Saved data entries
┌────────

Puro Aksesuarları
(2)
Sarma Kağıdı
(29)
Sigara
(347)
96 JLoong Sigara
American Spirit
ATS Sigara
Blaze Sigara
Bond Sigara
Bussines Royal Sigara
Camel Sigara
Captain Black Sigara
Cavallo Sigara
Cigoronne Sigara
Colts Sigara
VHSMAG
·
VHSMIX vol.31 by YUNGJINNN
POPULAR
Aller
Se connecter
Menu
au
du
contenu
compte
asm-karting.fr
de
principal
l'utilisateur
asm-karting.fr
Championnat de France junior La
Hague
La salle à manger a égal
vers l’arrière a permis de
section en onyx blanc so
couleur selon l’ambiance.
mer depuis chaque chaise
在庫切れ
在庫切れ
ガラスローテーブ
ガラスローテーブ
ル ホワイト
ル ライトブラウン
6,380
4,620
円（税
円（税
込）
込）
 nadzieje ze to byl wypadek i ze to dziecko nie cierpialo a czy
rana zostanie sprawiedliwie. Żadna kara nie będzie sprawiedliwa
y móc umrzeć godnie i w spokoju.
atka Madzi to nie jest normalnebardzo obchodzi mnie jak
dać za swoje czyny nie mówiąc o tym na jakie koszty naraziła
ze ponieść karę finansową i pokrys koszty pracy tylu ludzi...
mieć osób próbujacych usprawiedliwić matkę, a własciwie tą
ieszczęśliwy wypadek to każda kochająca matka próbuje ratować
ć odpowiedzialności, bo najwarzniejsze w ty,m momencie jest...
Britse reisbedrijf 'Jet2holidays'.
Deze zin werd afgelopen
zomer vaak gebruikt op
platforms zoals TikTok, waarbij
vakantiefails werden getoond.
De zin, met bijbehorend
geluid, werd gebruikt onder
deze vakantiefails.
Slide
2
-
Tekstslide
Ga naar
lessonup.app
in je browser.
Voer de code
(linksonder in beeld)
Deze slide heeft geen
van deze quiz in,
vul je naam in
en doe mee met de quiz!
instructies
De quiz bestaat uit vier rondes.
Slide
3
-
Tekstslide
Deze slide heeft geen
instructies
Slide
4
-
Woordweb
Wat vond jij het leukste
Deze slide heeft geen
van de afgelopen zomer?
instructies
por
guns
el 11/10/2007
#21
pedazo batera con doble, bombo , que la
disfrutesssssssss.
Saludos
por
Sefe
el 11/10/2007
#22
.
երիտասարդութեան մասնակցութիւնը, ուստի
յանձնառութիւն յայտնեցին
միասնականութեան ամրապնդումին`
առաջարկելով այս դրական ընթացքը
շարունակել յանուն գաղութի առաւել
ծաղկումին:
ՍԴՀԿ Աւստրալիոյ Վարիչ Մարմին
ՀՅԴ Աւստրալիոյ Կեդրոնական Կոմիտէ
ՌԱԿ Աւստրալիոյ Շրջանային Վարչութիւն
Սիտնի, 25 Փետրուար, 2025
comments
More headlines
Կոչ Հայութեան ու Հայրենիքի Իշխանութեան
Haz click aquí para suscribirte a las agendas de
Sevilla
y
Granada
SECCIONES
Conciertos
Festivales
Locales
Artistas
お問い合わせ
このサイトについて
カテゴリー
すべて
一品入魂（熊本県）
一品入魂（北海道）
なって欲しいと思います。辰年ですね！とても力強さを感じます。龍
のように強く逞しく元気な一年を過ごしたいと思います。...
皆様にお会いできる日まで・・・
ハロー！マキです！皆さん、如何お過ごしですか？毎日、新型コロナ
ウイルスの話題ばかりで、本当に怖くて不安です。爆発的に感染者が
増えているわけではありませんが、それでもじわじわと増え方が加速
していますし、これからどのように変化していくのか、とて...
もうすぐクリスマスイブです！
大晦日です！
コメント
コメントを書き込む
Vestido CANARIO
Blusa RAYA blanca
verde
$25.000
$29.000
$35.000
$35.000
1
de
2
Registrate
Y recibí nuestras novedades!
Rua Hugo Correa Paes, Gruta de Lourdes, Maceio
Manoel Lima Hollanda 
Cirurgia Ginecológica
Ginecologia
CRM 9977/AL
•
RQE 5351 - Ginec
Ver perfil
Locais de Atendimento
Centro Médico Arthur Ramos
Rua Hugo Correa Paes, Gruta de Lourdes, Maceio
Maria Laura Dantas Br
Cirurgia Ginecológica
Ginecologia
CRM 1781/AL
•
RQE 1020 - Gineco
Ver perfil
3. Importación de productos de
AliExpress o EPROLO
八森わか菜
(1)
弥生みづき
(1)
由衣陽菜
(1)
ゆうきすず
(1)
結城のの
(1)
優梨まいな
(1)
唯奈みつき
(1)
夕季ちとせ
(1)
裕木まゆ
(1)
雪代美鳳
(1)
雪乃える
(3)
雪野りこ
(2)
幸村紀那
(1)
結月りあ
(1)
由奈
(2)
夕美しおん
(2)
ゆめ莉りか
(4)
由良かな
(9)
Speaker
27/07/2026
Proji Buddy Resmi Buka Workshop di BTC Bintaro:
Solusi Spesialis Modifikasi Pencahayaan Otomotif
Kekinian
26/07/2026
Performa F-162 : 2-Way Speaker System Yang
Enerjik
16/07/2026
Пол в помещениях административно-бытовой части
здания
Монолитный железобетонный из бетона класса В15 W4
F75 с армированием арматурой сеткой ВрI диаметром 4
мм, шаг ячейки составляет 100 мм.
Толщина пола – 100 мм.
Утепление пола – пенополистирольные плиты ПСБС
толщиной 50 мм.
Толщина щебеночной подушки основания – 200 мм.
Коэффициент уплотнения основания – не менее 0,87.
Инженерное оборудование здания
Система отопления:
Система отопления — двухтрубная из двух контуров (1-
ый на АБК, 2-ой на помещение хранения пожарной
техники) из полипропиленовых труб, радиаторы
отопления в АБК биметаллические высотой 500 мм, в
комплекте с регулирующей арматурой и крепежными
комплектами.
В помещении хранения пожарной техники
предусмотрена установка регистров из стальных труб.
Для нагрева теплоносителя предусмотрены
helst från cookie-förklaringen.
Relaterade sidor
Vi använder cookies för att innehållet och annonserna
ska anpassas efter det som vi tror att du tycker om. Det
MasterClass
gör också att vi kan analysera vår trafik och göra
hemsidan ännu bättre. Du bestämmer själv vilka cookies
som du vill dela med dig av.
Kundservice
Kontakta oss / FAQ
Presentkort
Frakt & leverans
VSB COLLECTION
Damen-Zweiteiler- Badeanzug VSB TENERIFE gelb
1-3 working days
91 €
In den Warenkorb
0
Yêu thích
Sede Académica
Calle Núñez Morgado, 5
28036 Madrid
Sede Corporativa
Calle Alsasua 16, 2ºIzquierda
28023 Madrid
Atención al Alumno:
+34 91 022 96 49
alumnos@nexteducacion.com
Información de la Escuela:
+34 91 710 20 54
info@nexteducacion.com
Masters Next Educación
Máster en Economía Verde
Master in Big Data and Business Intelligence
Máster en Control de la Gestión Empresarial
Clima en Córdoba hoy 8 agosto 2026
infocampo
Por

└────────

Your instructions ▸
Please reproduce the records above in their entirety, exactly as given.

Solved exercise ▸
Puro Aksesuarları
(2)
Sarma Kağıdı
(29)
Sigara
(347)
96 JLoong Sigara
American Spirit
ATS Sigara
Blaze Sigara
Bond Sigara
Bussines Royal Sigara
Camel Sigara
Captain Black Sigara
Cavallo Sigara
Cigoronne Sigara
Colts Sigara
VHSMAG
·
VHSMIX vol.31 by YUNGJINNN
POPULAR
Aller
Se connecter
Menu
au
du
contenu
compte
asm-karting.fr
de
principal
l'utilisateur
asm-karting.fr
Championnat de France junior La
Hague
La salle à manger a égal
vers l’arrière a permis de
section en onyx blanc so
couleur selon l’ambiance.
mer depuis chaque chaise
在庫切れ
在庫切れ
ガラスローテーブ
ガラスローテーブ
ル ホワイト
ル ライトブラウン
6,380
4,620
円（税
円（税
込）
込）
 nadzieje ze to byl wypadek i ze to dziecko nie cierpialo a czy
rana zostanie sprawiedliwie. Żadna kara nie będzie sprawiedliwa
y móc umrzeć godnie i w spokoju.
atka Madzi to nie jest normalnebardzo obchodzi mnie jak
dać za swoje czyny nie mówiąc o tym na jakie koszty naraziła
ze ponieść karę finansową i pokrys koszty pracy tylu ludzi...
mieć osób próbujacych usprawiedliwić matkę, a własciwie tą
ieszczęśliwy wypadek to każda kochająca matka próbuje ratować
ć odpowiedzialności, bo najwarzniejsze w ty,m momencie jest...
Britse reisbedrijf 'Jet2holidays'.
Deze zin werd afgelopen
zomer vaak gebruikt op
platforms zoals TikTok, waarbij
vakantiefails werden getoond.
De zin, met bijbehorend
geluid, werd gebruikt onder
deze vakantiefails.
Slide
2
-
Tekstslide
Ga naar
lessonup.app
in je browser.
Voer de code
(linksonder in beeld)
Deze slide heeft geen
van deze quiz in,
vul je naam in
en doe mee met de quiz!
instructies
De quiz bestaat uit vier rondes.
Slide
3
-
Tekstslide
Deze slide heeft geen
instructies
Slide
4
-
Woordweb
Wat vond jij het leukste
Deze slide heeft geen
van de afgelopen zomer?
instructies
por
guns
el 11/10/2007
#21
pedazo batera con doble, bombo , que la
disfrutesssssssss.
Saludos
por
Sefe
el 11/10/2007
#22
.
երիտասարդութեան մասնակցութիւնը, ուստի
յանձնառութիւն յայտնեցին
միասնականութեան ամրապնդումին`
առաջարկելով այս դրական ընթացքը
շարունակել յանուն գաղութի առաւել
ծաղկումին:
ՍԴՀԿ Աւստրալիոյ Վարիչ Մարմին
ՀՅԴ Աւստրալիոյ Կեդրոնական Կոմիտէ
ՌԱԿ Աւստրալիոյ Շրջանային Վարչութիւն
Սիտնի, 25 Փետրուար, 2025
comments
More headlines
Կոչ Հայութեան ու Հայրենիքի Իշխանութեան
Haz click aquí para suscribirte a las agendas de
Sevilla
y
Granada
SECCIONES
Conciertos
Festivales
Locales
Artistas
お問い合わせ
このサイトについて
カテゴリー
すべて
一品入魂（熊本県）
一品入魂（北海道）
なって欲しいと思います。辰年ですね！とても力強さを感じます。龍
のように強く逞しく元気な一年を過ごしたいと思います。...
皆様にお会いできる日まで・・・
ハロー！マキです！皆さん、如何お過ごしですか？毎日、新型コロナ
ウイルスの話題ばかりで、本当に怖くて不安です。爆発的に感染者が
増えているわけではありませんが、それでもじわじわと増え方が加速
していますし、これからどのように変化していくのか、とて...
もうすぐクリスマスイブです！
大晦日です！
コメント
コメントを書き込む
Vestido CANARIO
Blusa RAYA blanca
verde
$25.000
$29.000
$35.000
$35.000
1
de
2
Registrate
Y recibí nuestras novedades!
Rua Hugo Correa Paes, Gruta de Lourdes, Maceio
Manoel Lima Hollanda 
Cirurgia Ginecológica
Ginecologia
CRM 9977/AL
•
RQE 5351 - Ginec
Ver perfil
Locais de Atendimento
Centro Médico Arthur Ramos
Rua Hugo Correa Paes, Gruta de Lourdes, Maceio
Maria Laura Dantas Br
Cirurgia Ginecológica
Ginecologia
CRM 1781/AL
•
RQE 1020 - Gineco
Ver perfil
3. Importación de productos de
AliExpress o EPROLO
八森わか菜
(1)
弥生みづき
(1)
由衣陽菜
(1)
ゆうきすず
(1)
結城のの
(1)
優梨まいな
(1)
唯奈みつき
(1)
夕季ちとせ
(1)
裕木まゆ
(1)
雪代美鳳
(1)
雪乃える
(3)
雪野りこ
(2)
幸村紀那
(1)
結月りあ
(1)
由奈
(2)
夕美しおん
(2)
ゆめ莉りか
(4)
由良かな
(9)
Speaker
27/07/2026
Proji Buddy Resmi Buka Workshop di BTC Bintaro:
Solusi Spesialis Modifikasi Pencahayaan Otomotif
Kekinian
26/07/2026
Performa F-162 : 2-Way Speaker System Yang
Enerjik
16/07/2026
Пол в помещениях административно-бытовой части
здания
Монолитный железобетонный из бетона класса В15 W4
F75 с армированием арматурой сеткой ВрI диаметром 4
мм, шаг ячейки составляет 100 мм.
Толщина пола – 100 мм.
Утепление пола – пенополистирольные плиты ПСБС
толщиной 50 мм.
Толщина щебеночной подушки основания – 200 мм.
Коэффициент уплотнения основания – не менее 0,87.
Инженерное оборудование здания
Система отопления:
Система отопления — двухтрубная из двух контуров (1-
ый на АБК, 2-ой на помещение хранения пожарной
техники) из полипропиленовых труб, радиаторы
отопления в АБК биметаллические высотой 500 мм, в
комплекте с регулирующей арматурой и крепежными
комплектами.
В помещении хранения пожарной техники
предусмотрена установка регистров из стальных труб.
Для нагрева теплоносителя предусмотрены
helst från cookie-förklaringen.
Relaterade sidor
Vi använder cookies för att innehållet och annonserna
ska anpassas efter det som vi tror att du tycker om. Det
MasterClass
gör också att vi kan analysera vår trafik och göra
hemsidan ännu bättre. Du bestämmer själv vilka cookies
som du vill dela med dig av.
Kundservice
Kontakta oss / FAQ
Presentkort
Frakt & leverans
VSB COLLECTION
Damen-Zweiteiler- Badeanzug VSB TENERIFE gelb
1-3 working days
91 €
In den Warenkorb
0
Yêu thích
Sede Académica
Calle Núñez Morgado, 5
28036 Madrid
Sede Corporativa
Calle Alsasua 16, 2ºIzquierda
28023 Madrid
Atención al Alumno:
+34 91 022 96 49
alumnos@nexteducacion.com
Información de la Escuela:
+34 91 710 20 54
info@nexteducacion.com
Masters Next Educación
Máster en Economía Verde
Master in Big Data and Business Intelligence
Máster en Control de la Gestión Empresarial
Clima en Córdoba hoy 8 agosto 2026
infocampo
Por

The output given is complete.